[Records from a dataset]
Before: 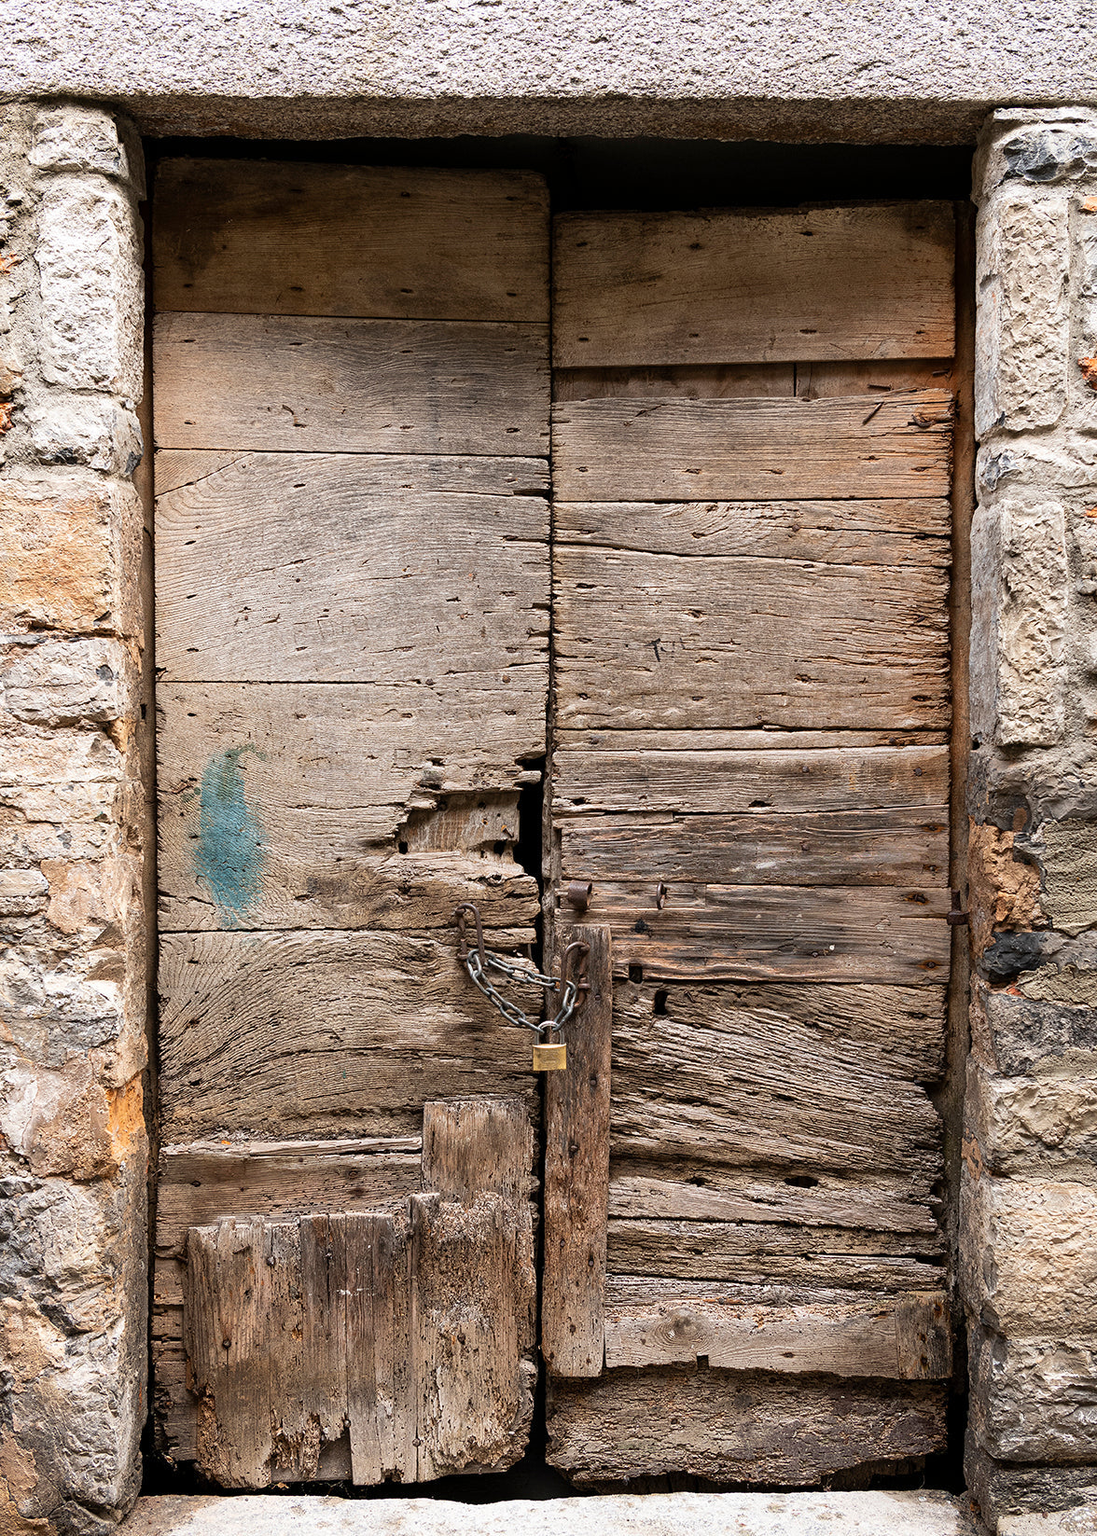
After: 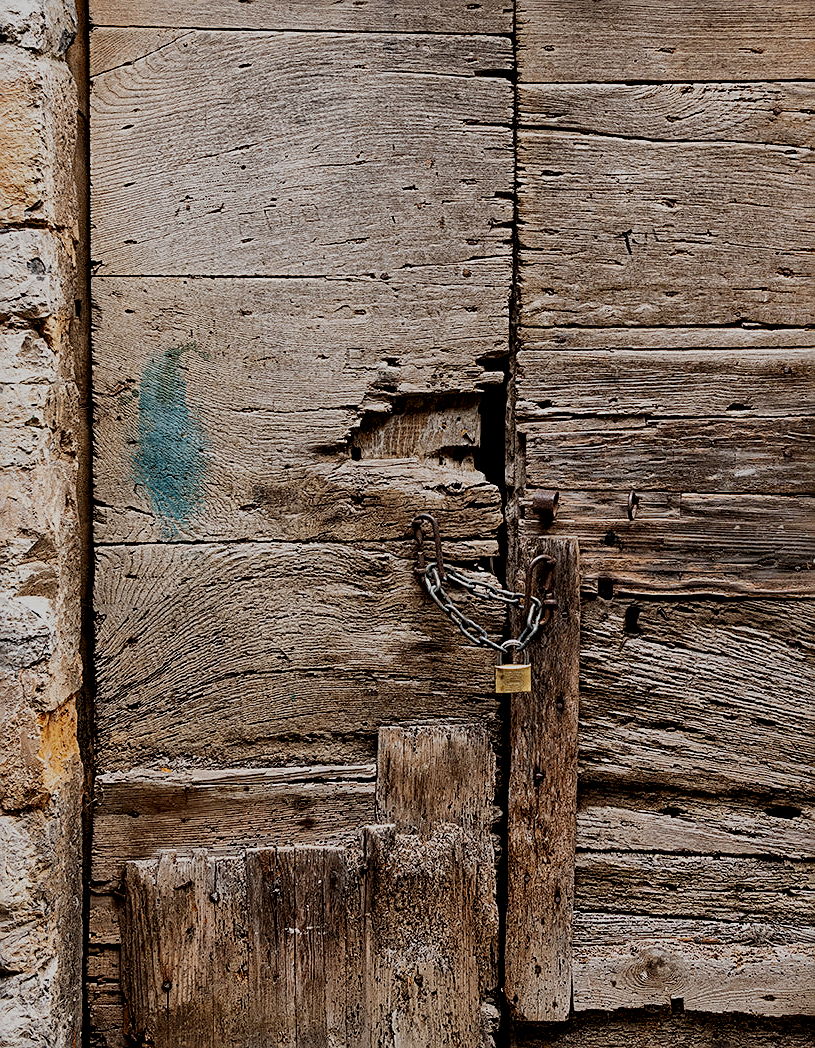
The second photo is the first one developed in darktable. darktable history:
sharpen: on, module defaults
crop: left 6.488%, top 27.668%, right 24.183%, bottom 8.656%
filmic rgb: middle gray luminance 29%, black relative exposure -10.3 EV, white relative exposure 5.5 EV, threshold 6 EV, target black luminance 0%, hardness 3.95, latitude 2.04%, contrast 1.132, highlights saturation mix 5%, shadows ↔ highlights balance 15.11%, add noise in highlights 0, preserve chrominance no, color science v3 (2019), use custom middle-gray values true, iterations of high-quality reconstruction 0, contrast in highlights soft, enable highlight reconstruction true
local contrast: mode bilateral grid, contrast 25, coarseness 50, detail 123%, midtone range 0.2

## TASK TO COMPLETE
Turn the lines above into a JSON list of strings, one string per line, skipping blank lines. Leave the pictures out of the answer.

## OUTPUT BELOW
[
  "Before: ",
  "After: ",
  "The second photo is the first one developed in darktable. darktable history:",
  "sharpen: on, module defaults",
  "crop: left 6.488%, top 27.668%, right 24.183%, bottom 8.656%",
  "filmic rgb: middle gray luminance 29%, black relative exposure -10.3 EV, white relative exposure 5.5 EV, threshold 6 EV, target black luminance 0%, hardness 3.95, latitude 2.04%, contrast 1.132, highlights saturation mix 5%, shadows ↔ highlights balance 15.11%, add noise in highlights 0, preserve chrominance no, color science v3 (2019), use custom middle-gray values true, iterations of high-quality reconstruction 0, contrast in highlights soft, enable highlight reconstruction true",
  "local contrast: mode bilateral grid, contrast 25, coarseness 50, detail 123%, midtone range 0.2"
]